Task statement:
Repeat the lines below exactly as written, please, from the line with "334 379 2158.0" to the line with "298 328 2220.7", both lines included, and no others.

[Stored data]

◇ ◇ ◇ ◇ ◇ ◇ ◇

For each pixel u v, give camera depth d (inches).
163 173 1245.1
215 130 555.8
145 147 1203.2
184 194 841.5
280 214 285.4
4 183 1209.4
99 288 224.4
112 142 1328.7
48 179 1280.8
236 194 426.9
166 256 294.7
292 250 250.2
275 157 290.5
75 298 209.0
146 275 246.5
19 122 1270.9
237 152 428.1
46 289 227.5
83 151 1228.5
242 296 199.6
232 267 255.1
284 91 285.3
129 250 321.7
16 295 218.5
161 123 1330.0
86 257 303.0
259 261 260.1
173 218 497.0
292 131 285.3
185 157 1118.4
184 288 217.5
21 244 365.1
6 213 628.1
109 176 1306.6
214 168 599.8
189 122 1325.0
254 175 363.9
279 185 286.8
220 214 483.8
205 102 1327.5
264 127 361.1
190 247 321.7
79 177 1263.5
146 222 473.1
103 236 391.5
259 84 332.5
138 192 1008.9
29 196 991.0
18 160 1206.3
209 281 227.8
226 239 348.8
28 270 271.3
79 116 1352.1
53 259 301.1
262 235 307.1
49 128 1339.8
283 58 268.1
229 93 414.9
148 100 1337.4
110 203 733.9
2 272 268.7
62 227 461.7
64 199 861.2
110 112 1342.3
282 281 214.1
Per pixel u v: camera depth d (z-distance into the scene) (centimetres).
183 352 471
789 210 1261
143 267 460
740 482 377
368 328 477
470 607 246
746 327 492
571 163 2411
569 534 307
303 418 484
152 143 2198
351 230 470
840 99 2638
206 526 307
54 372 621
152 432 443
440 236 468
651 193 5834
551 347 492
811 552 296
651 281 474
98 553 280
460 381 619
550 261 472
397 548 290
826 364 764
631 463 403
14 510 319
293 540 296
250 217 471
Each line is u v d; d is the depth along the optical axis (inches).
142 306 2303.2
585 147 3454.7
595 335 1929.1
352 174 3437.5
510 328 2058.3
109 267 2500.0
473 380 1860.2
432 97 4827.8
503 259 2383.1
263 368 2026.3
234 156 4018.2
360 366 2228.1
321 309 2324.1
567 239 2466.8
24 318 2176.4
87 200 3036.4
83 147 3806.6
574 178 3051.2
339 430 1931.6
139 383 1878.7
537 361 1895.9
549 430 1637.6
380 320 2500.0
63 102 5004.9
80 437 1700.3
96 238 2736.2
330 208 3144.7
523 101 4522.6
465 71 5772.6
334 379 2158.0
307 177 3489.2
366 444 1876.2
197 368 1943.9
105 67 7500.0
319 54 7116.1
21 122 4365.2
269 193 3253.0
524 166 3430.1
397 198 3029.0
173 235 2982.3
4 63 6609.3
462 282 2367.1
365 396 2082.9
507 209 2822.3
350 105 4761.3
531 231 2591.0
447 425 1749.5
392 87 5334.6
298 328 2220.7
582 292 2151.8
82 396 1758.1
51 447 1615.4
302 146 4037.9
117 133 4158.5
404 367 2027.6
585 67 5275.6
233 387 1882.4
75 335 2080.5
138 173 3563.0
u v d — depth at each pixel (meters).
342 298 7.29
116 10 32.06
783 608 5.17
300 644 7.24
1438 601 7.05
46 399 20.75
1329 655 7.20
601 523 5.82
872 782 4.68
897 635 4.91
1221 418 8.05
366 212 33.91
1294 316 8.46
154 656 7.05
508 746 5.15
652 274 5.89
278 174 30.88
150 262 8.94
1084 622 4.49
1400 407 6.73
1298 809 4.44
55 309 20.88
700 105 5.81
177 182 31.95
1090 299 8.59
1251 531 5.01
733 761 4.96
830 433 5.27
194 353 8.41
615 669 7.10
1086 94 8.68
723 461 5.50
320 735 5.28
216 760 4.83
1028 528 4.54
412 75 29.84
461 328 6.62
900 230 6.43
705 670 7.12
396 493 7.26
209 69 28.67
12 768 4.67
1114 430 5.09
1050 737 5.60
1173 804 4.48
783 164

◇ ◇ ◇ ◇ ◇ ◇ ◇

Expected answer:
334 379 2158.0
307 177 3489.2
366 444 1876.2
197 368 1943.9
105 67 7500.0
319 54 7116.1
21 122 4365.2
269 193 3253.0
524 166 3430.1
397 198 3029.0
173 235 2982.3
4 63 6609.3
462 282 2367.1
365 396 2082.9
507 209 2822.3
350 105 4761.3
531 231 2591.0
447 425 1749.5
392 87 5334.6
298 328 2220.7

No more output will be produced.